[Exercise]
Copy each line of the listing below where the word "human" turns up.

[Provided information]
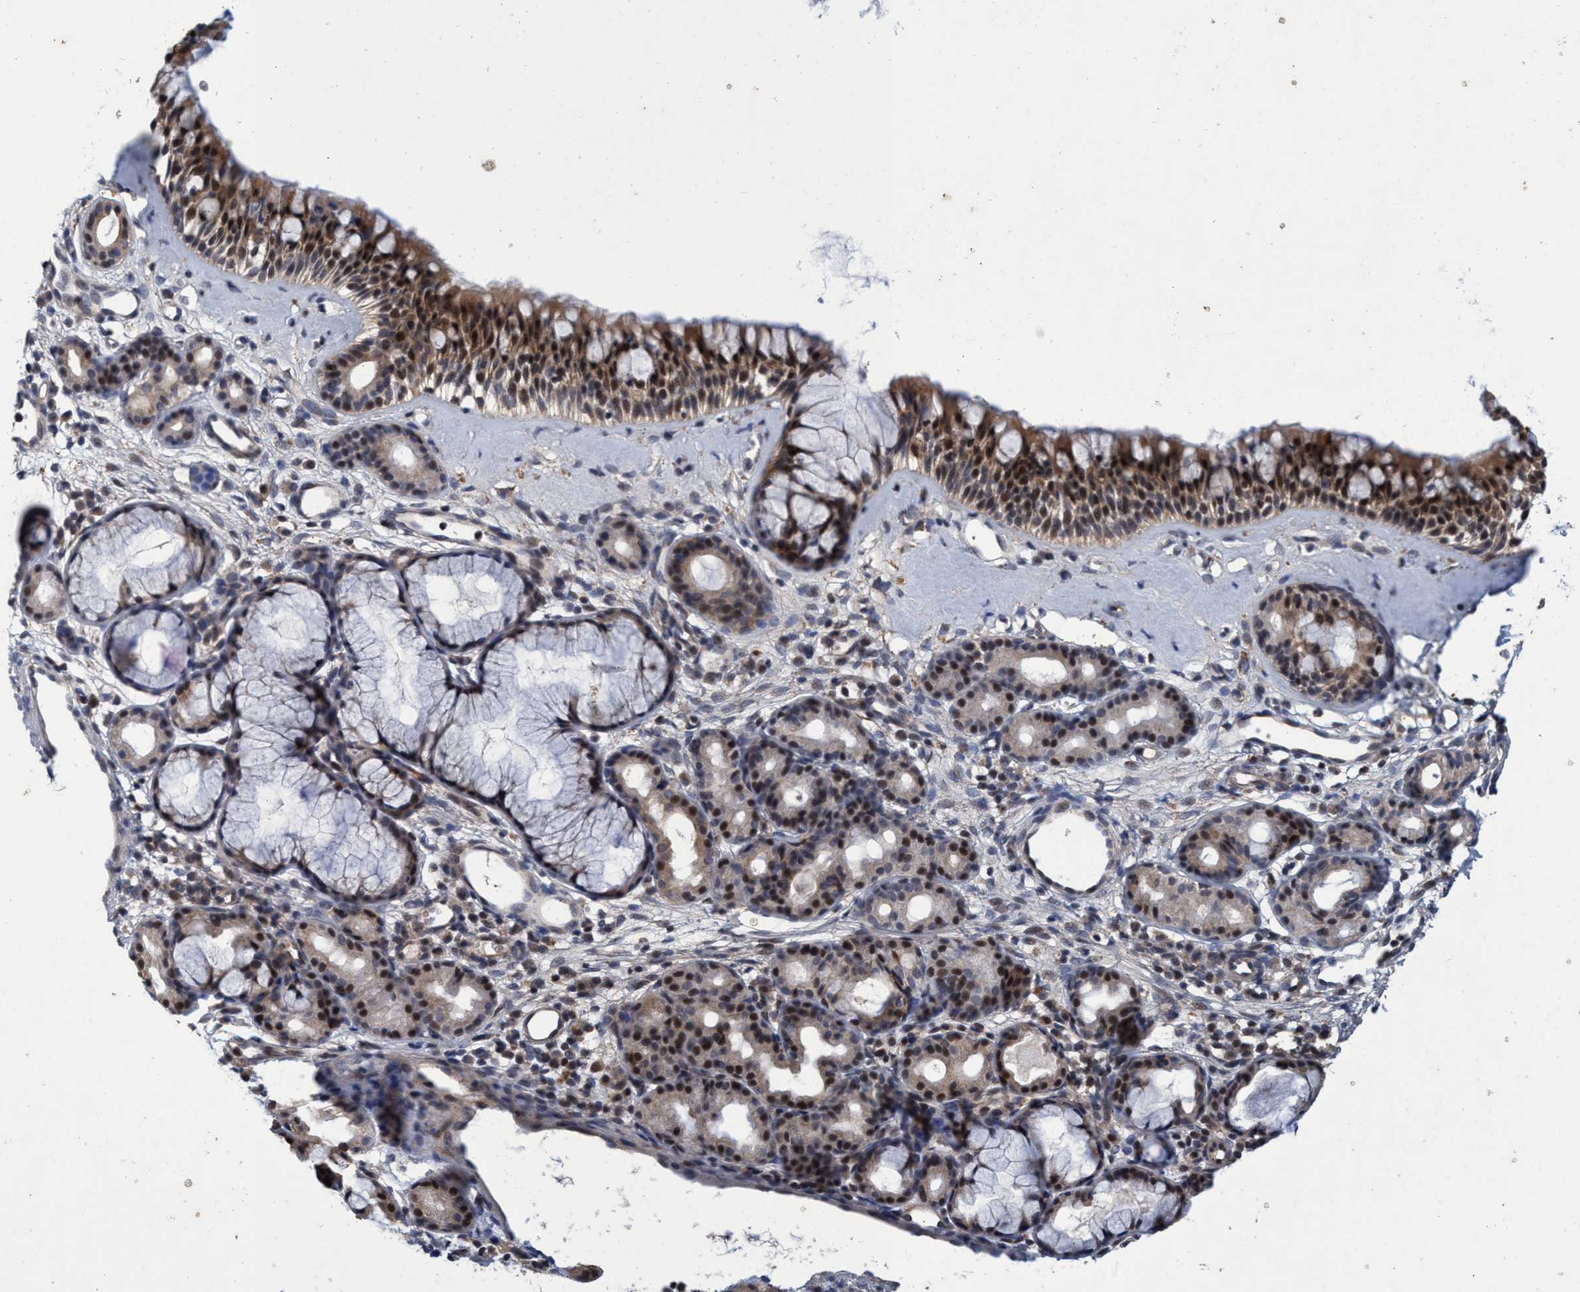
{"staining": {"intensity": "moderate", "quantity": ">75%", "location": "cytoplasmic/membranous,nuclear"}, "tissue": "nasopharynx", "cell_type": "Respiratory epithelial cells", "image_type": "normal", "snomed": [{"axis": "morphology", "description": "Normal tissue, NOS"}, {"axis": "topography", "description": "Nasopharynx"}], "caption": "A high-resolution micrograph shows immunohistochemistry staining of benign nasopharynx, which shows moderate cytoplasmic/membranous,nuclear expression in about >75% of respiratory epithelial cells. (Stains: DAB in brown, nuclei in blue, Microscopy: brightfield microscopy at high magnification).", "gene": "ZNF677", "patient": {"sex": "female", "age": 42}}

==

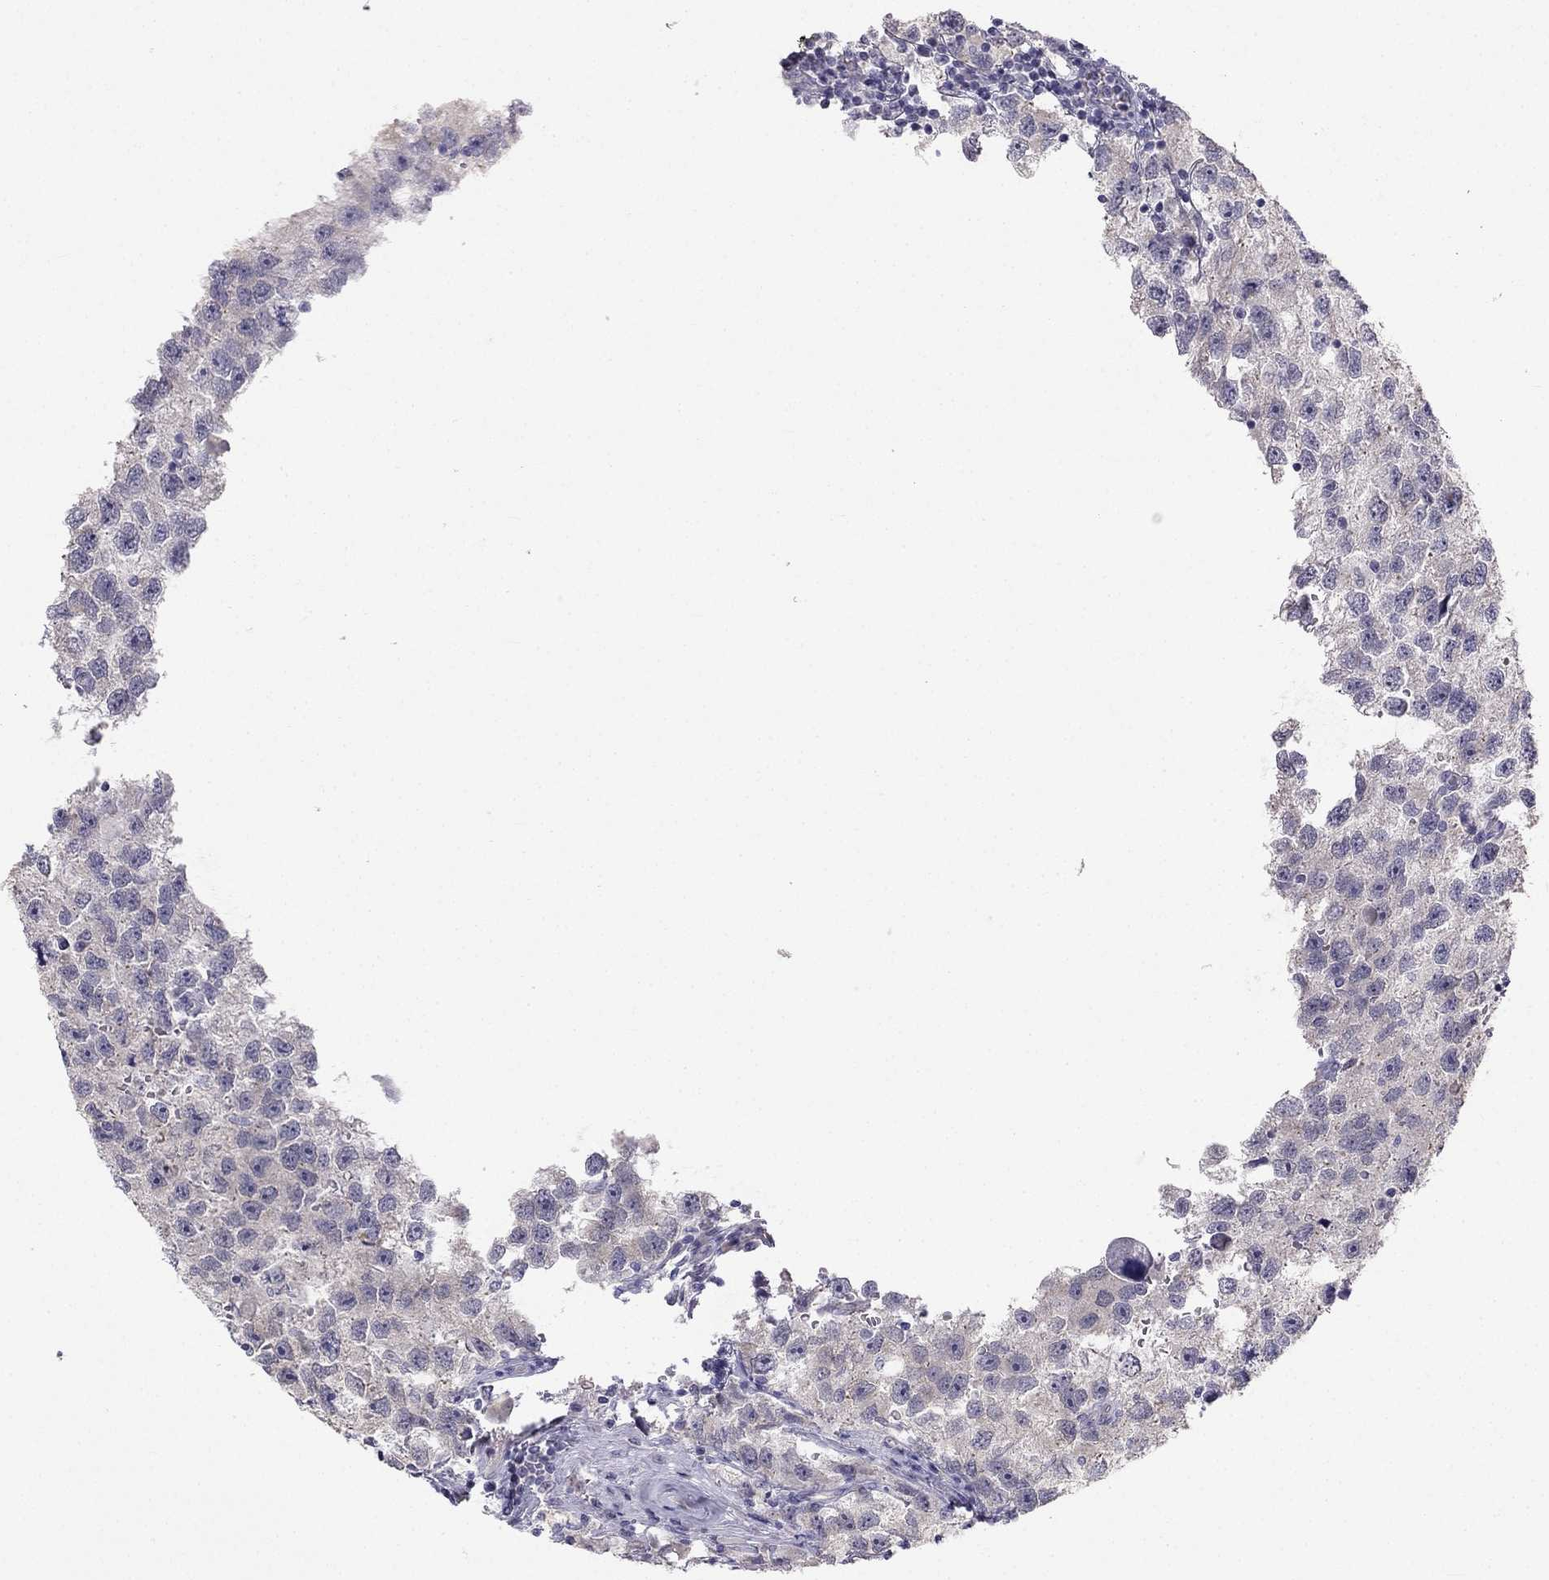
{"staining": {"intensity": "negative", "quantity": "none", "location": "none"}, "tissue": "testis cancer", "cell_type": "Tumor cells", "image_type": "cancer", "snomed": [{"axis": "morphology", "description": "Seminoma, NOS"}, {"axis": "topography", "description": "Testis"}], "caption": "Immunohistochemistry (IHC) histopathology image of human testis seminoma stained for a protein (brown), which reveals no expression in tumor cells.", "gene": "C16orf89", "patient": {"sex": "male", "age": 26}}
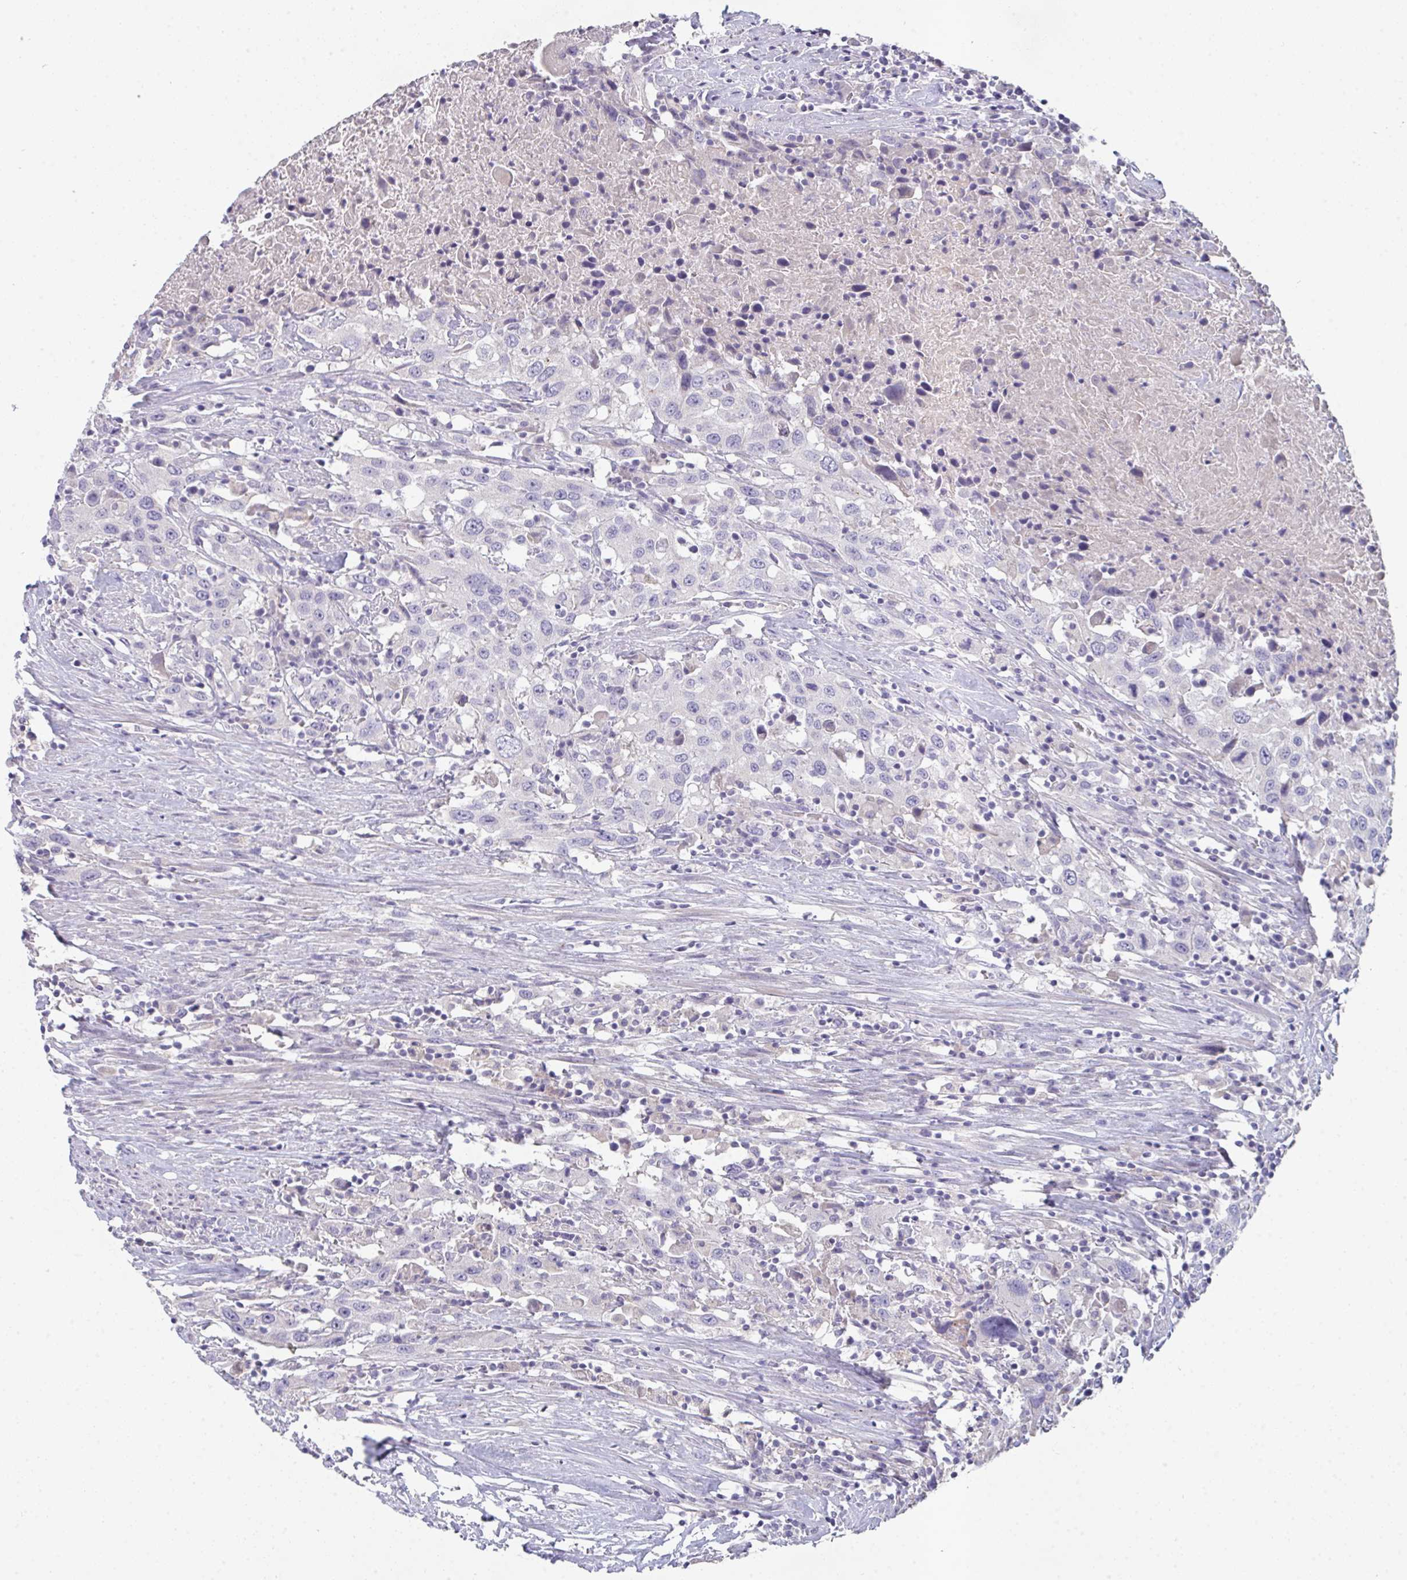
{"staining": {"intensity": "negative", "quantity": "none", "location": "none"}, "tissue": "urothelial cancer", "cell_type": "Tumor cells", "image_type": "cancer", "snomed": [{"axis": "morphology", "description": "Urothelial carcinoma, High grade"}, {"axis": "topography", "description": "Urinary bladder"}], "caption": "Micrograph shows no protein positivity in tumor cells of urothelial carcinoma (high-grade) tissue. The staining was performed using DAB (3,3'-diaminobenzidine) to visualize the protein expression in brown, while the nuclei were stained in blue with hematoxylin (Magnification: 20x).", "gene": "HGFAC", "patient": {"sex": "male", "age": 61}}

--

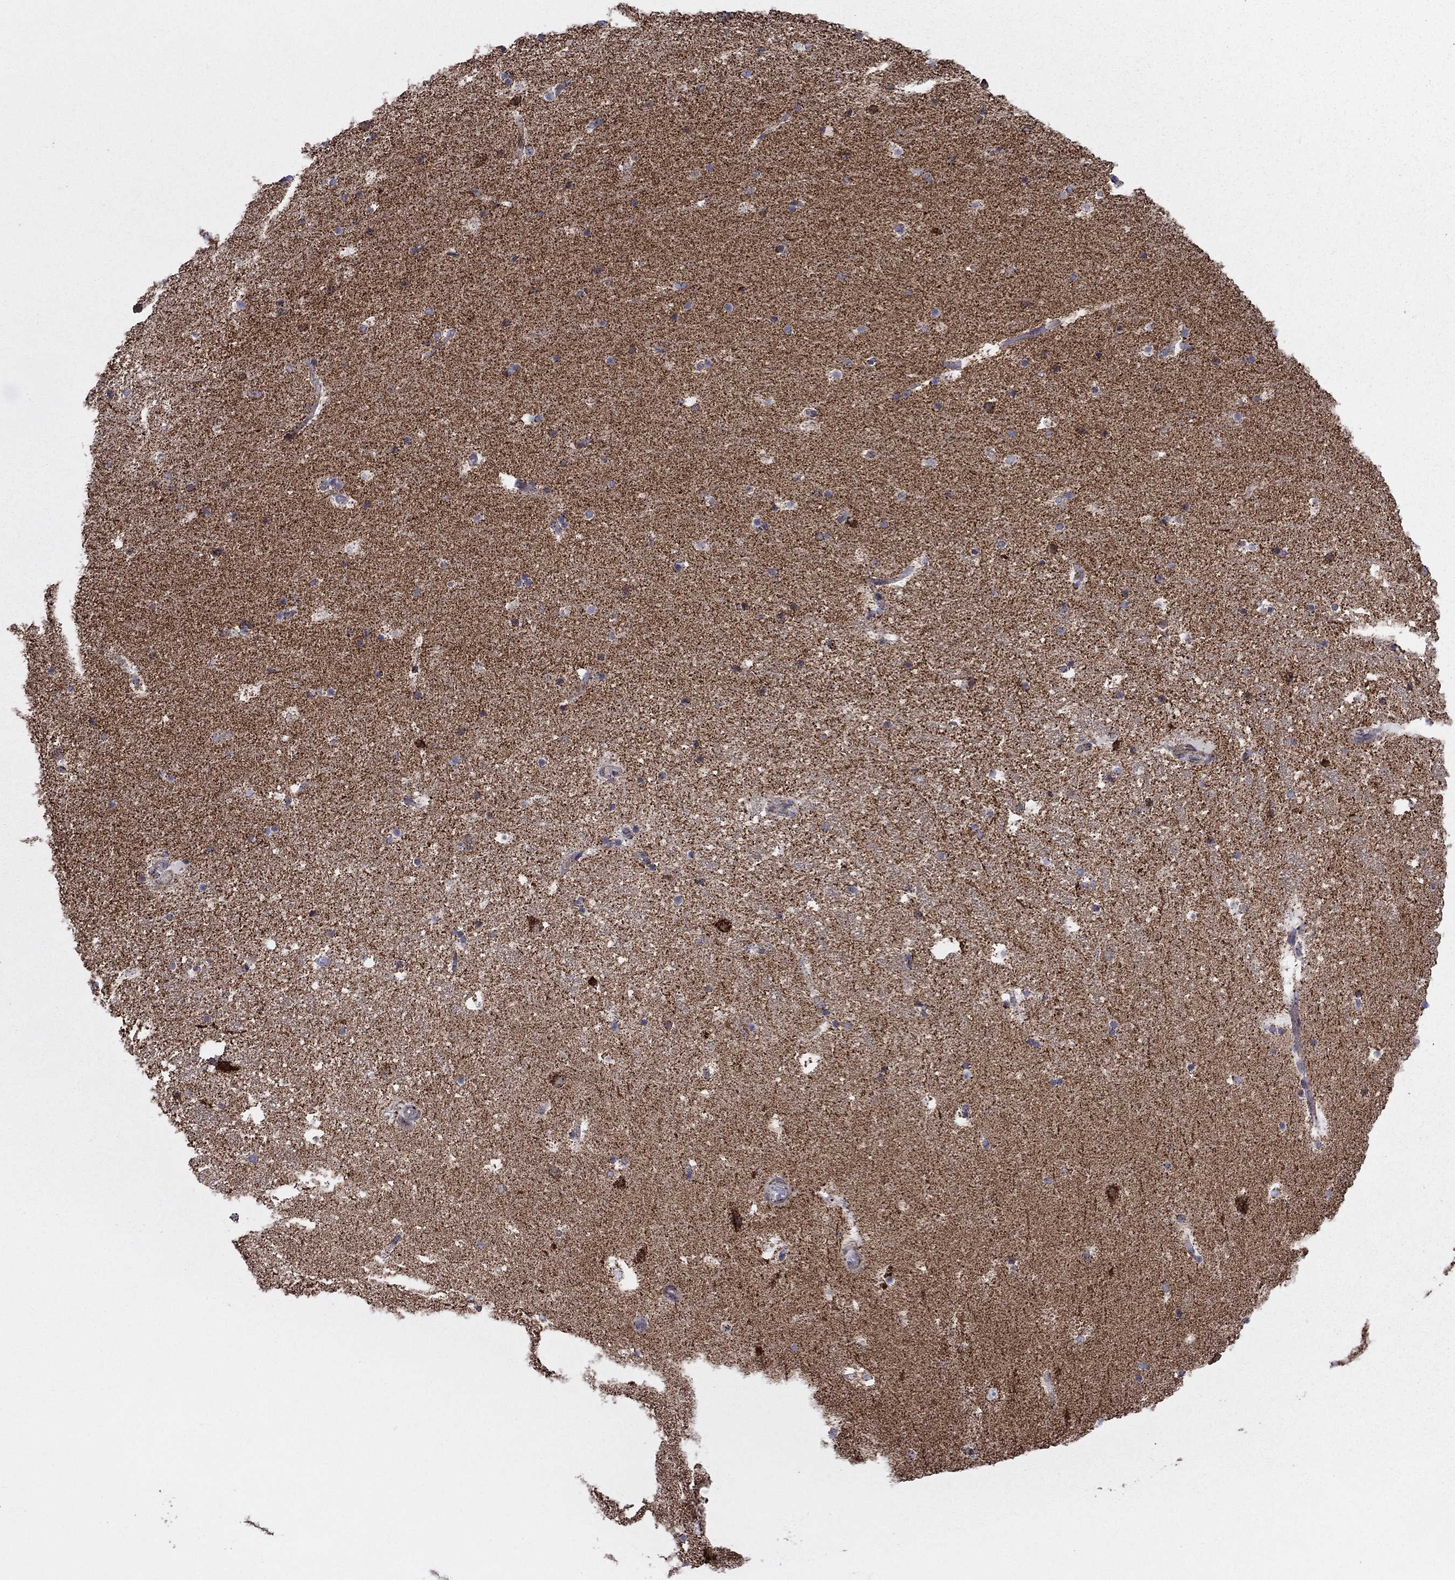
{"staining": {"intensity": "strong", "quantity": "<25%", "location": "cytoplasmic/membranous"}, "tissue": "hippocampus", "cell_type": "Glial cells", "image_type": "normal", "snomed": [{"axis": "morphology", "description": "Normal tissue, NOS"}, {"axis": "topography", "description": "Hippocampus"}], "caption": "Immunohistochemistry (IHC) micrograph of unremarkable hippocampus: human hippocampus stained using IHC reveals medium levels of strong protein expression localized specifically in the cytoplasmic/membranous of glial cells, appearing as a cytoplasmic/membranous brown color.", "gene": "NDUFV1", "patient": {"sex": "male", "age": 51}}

[Task answer]
{"staining": {"intensity": "negative", "quantity": "none", "location": "none"}, "tissue": "testis cancer", "cell_type": "Tumor cells", "image_type": "cancer", "snomed": [{"axis": "morphology", "description": "Seminoma, NOS"}, {"axis": "topography", "description": "Testis"}], "caption": "Immunohistochemistry (IHC) histopathology image of human testis seminoma stained for a protein (brown), which reveals no expression in tumor cells.", "gene": "C16orf89", "patient": {"sex": "male", "age": 26}}
{"staining": {"intensity": "strong", "quantity": "<25%", "location": "cytoplasmic/membranous"}, "tissue": "hippocampus", "cell_type": "Glial cells", "image_type": "normal", "snomed": [{"axis": "morphology", "description": "Normal tissue, NOS"}, {"axis": "topography", "description": "Hippocampus"}], "caption": "Immunohistochemistry (IHC) micrograph of unremarkable hippocampus: human hippocampus stained using IHC reveals medium levels of strong protein expression localized specifically in the cytoplasmic/membranous of glial cells, appearing as a cytoplasmic/membranous brown color.", "gene": "NDUFV1", "patient": {"sex": "male", "age": 51}}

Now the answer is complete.